Dr Abhishek Mahajan, Associate Professor, Radiology
The field of medicine is currently witnessing a major paradigm shift in the design principles of many computer-based tools that are being used in the clinic. There is great debate about the speed with which newer deep learning methods will be implemented in clinical healthcare practice with speculations for the time needed to fully automate clinical tasks ranging from a few years to decades. Regardless of whether machine- or human-based aids are leveraged, healthcare needs such aids. Improving performance has become vital to its future.
Artificial intelligence (AI), particularly deep learning algorithms, have demonstrated remarkable success in the field of healthcare and image-recognition tasks. Healthcare practice historically has been dependent on trained physicians who visually assess the medical images for detection, characterisation and monitoring of diseases. At the same time there is a relative paucity of trained expert physicians compared to the patient density and the disease burden in our country. We believe, AI has the potential to bridge this gap to a large extent. In the current era of AI, there is a paradigm shift where AI methods have the potential to automatically recognising complex patterns in imaging data and provide quantitative, rather than qualitative, assessments of radiographic characteristics.
With seamless integration of the AI component within the healthcare workflow, there is great potential to increase efficiency, reduce errors and turn-around-times by automating the mundane repetitive tasks which the physicians perform. Rather, their expertise can be augmented and supplemented by providing trained radiologists and pathologists with pre-screened images and identified features, enhancing their work outputs. Hence, considerable efforts need to be put to plan and strategically design, allocate funds and implement the technological advances related to AI in medical imaging. Almost all image-based healthcare tasks are dependent upon the quantification and assessment of radiographic and pathologic characteristics from their images.
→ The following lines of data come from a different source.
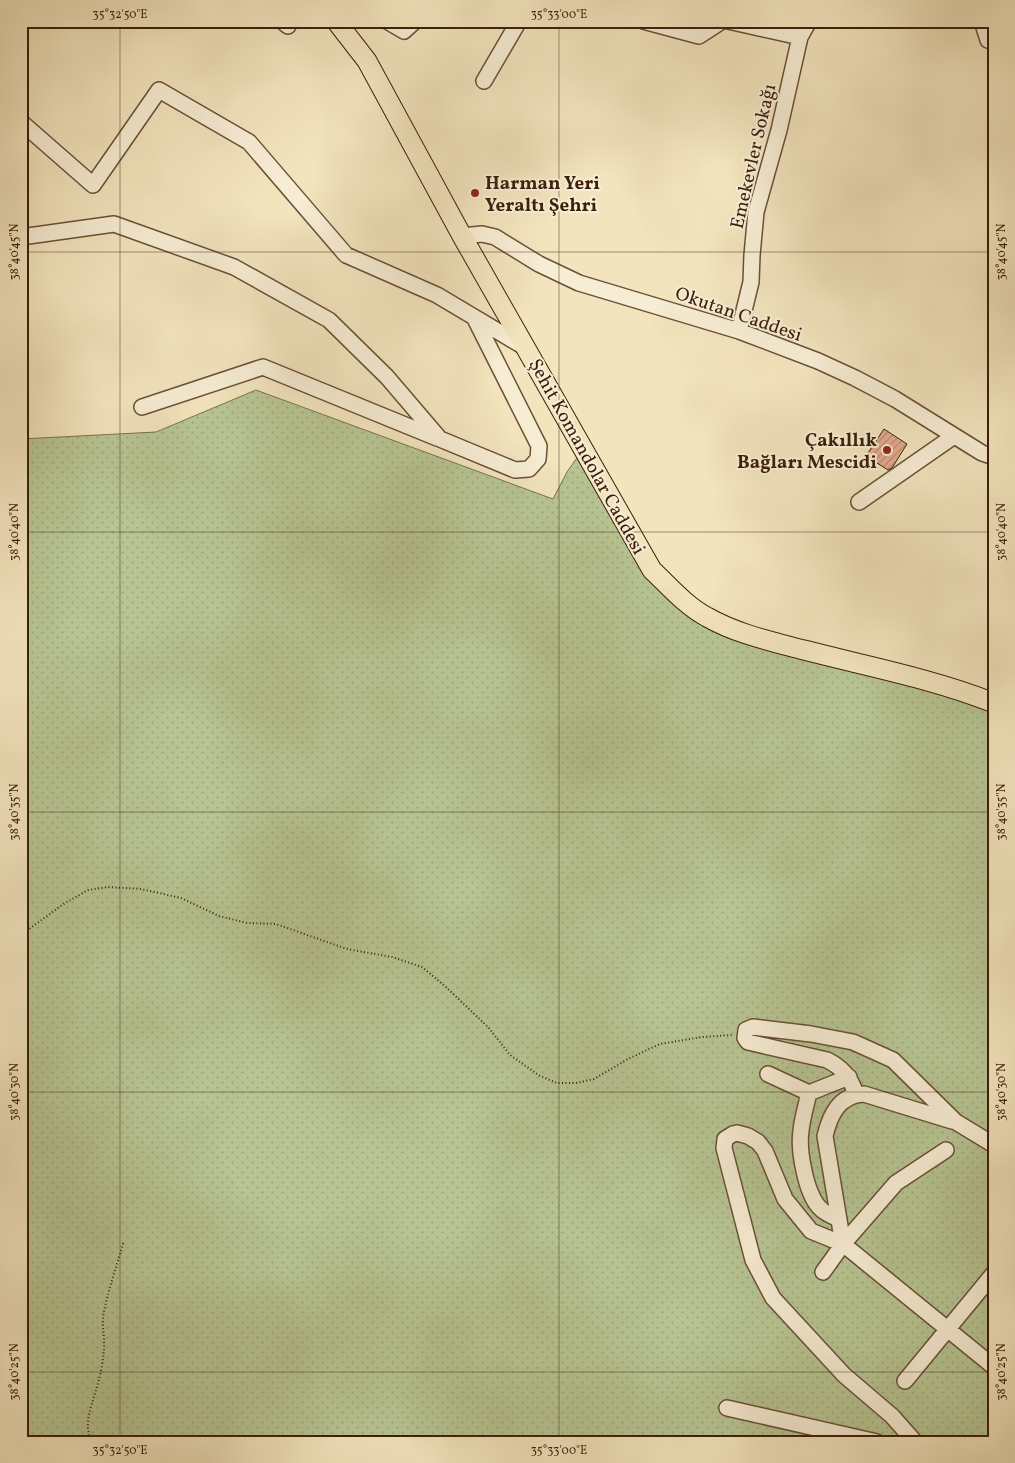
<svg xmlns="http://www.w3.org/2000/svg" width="1015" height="1463" font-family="Vollkorn,serif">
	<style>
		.grass { fill: url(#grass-dots); stroke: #7a724e }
		.building { fill: url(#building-hatch); stroke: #3c1e09 }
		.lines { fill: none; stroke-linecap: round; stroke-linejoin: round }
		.minor-casing { stroke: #6a5036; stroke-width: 18 }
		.major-casing { stroke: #3c1e09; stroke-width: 21 }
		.path { stroke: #3c1e09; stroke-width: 2; stroke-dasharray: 1 2.5; stroke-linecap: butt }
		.minor { stroke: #f7edd4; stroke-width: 15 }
		.major { stroke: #f2e4bd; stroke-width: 19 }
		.ticks { fill: none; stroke: #3c1e09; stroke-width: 1; stroke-opacity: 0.45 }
		.poi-dot { fill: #8f2418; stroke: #f7edd4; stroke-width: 2 }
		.labels { text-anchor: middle; stroke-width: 4; stroke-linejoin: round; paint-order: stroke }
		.street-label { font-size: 19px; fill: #3c1e09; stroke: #f7edd4 }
		.poi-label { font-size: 19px; font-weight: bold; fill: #3c1e09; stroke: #f7edd4; text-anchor: start }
		.neatline { fill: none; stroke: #3c1e09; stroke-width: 2 }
		.ticks-label { font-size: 12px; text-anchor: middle; fill: #3c1e09 }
	</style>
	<defs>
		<pattern id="grass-dots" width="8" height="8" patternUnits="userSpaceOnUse" patternTransform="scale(1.25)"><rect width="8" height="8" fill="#b7c593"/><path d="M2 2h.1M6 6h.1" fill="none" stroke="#9ea97d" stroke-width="1.8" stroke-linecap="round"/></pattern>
		<pattern id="building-hatch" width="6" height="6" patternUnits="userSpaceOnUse" patternTransform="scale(1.25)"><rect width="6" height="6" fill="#e4aa8f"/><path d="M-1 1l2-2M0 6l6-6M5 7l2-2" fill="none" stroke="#ba8a73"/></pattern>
	</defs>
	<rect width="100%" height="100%" fill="#f2e4bd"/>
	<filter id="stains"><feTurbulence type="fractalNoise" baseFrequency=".004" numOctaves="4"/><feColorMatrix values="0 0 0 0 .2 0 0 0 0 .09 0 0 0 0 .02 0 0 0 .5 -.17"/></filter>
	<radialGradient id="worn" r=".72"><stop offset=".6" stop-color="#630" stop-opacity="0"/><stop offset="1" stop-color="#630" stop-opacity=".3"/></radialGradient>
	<path class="grass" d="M256 390 553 499 567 472 581 452 647 565 706 614 994 704V1442H21V439L156 432Z"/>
	<path class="building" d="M884 429 907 444 892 468 888 470 866 456Z"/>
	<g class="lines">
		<g class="minor-casing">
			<path id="minor" d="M282 21 288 26
				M387 21 404 31 415 21
				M643 21 699 36 722 21
				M728 21 800 37
				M982 21 988 40
				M484 81 519 21
				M21 122 93 185 159 90 249 142 346 255 437 295 526 348
				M462 236 482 234 495 237 539 264 579 283 739 331 818 361 855 378 895 399 982 453 994 457
				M21 237 114 224 234 267 329 320 387 377 440 439 515 470 529 469 538 459 539 446 474 317
				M739 331 751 282 752 255 756 212 779 130 800 37 809 21
				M142 407 263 367 437 438
				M859 502 954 436
				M768 1074 809 1093
				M856 1094C850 1077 843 1068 827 1060L748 1042 745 1038 746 1030 753 1027 811 1034 853 1042 893 1060 956 1122 994 1145
				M839 1219C831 1216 824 1213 819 1207 806 1193 798 1150 801 1131 802 1119 806 1106 809 1093L849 1077
				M843 1244 825 1136C830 1115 839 1095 864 1094L952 1121
				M823 1272 843 1244 896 1183 946 1150
				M905 1381 994 1273
				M727 1408 877 1442
				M915 1442 892 1416 844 1375 773 1298 753 1260 724 1148 725 1139 733 1134 737 1133 748 1136 758 1142 765 1151 785 1199 811 1231 843 1244 994 1367"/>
		</g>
		<g class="major-casing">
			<path id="major" d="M336 21 367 61 462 236 652 570C669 586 686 606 707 617 737 634 770 641 804 650 866 666 934 679 994 703"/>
		</g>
		<path class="path" d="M21 935 62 905 88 890 108 887 141 889 181 898 219 916 247 923 276 924 347 949 392 957 422 967 447 988 488 1027 510 1055 540 1076 557 1083H576L594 1079 628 1059 660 1044 702 1037 733 1035
			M92 1442C83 1425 91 1408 96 1390 100 1378 103 1362 104 1349 105 1336 101 1324 104 1311 109 1288 117 1264 124 1241"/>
		<use href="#minor" class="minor"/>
		<use href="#major" class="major"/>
	</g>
	<path class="ticks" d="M120 21V1442M559 21V1442M21 252H994M21 532H994M21 812H994M21 1092H994M21 1372H994"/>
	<g class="poi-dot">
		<circle cx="475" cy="193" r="5"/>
		<circle cx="887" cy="450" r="5"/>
	</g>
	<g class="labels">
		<g class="street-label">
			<text transform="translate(752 156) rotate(-77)" y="7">Emekevler Sokağı</text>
			<text transform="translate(739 313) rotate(19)" y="7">Okutan Caddesi</text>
			<text transform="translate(588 456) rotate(61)" y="7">Şehit Komandolar Caddesi</text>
		</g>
		<g class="poi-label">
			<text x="485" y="189">Harman Yeri<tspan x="485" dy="22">Yeraltı Şehri</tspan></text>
			<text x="877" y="446" text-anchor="end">Çakıllık<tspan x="877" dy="22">Bağları Mescidi</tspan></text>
		</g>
	</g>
	<rect width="1015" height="1463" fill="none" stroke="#f2e4bd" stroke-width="55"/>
	<rect x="28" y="28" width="960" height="1408" class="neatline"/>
	<g class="ticks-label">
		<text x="120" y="18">35°32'50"E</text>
		<text x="559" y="18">35°33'00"E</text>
		<text transform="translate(14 252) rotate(-90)" y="4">38°40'45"N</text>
		<text transform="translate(1001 252) rotate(-90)" y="4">38°40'45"N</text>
		<text transform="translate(14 532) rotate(-90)" y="4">38°40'40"N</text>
		<text transform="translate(1001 532) rotate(-90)" y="4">38°40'40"N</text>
		<text transform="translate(14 812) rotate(-90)" y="4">38°40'35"N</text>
		<text transform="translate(1001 812) rotate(-90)" y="4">38°40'35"N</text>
		<text transform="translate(14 1092) rotate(-90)" y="4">38°40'30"N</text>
		<text transform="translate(1001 1092) rotate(-90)" y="4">38°40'30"N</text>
		<text transform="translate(14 1372) rotate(-90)" y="4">38°40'25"N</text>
		<text transform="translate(1001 1372) rotate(-90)" y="4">38°40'25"N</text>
		<text x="120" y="1454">35°32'50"E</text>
		<text x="559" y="1454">35°33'00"E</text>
	</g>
	<rect width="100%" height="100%" filter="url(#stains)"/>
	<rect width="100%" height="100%" fill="url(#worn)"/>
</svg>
The adoption of AI in the healthcare sector especially in the public sector, can have far-reaching implications in terms of augmenting accessibility to healthcare services through early detection, diagnostic, decision making, treatment planning and monitoring, and is expected to see an exponential increase in the next few years. It has the potential to augment the care physicians and other healthcare workers provide and should be seen as ‘Augmented and Assistive Intelligence’ rather than ‘Alternative Intelligence’. The time is ripe for developing countries like India to join the race to lead the AI revolution, which is still in the making. Strategic positioning, ethical considerations and joint public private sector collaborations will ensure smooth transition and implementation of AI in healthcare especially healthcare.
Recognising the potential of AI to transform India’s economy, the Government of India authorised ‘NITI (National Institution for transforming India) Aayog’ to address the national strategy on artificial intelligence and other emerging technologies. In pursuit of the above, NITI Aayog has collaborated with several leading AI technology companies to implement AI projects in critical areas such as agriculture and health. AI-based Radiomics project supported by NITI Aayog in collaboration with Tata Memorial Centre Imaging Biobank (figure 1): (Machine learning and Artificial Intelligence Database (MAD), Tumor Radiomics Atlas Project (TRAP) for Cancer and Human Cancer Pathology Atlas) is currently underway under the leadership of Dr Sudeep Gupta with principal investigators being Dr Abhishek Mahajan, Associate Professor, Radiology and Dr Swapnil Rane, Assistant Professor, Pathology. This project will allow the generation of imaging biomarkers for use in research studies, support biological validation of existing and novel imaging biomarkers and in the long run, provide an unprecedented opportunity to improve decision-support in cancer treatment at low cost.
The TMC Imaging Biobank for Cancer will be one of the most ambitious and exciting health research opportunities in recent years for TMC in collaboration with GoI and will provide wide range of opportunities across the nation. It will provide an unprecedented level of information to help scientists and oncologist working on cancer biology to develop and validate AI algorithms. This will be an organised database of medical images and associated imaging biomarkers (healthcare and beyond) shared among researchers within and outside the country and linked to other biorepositories.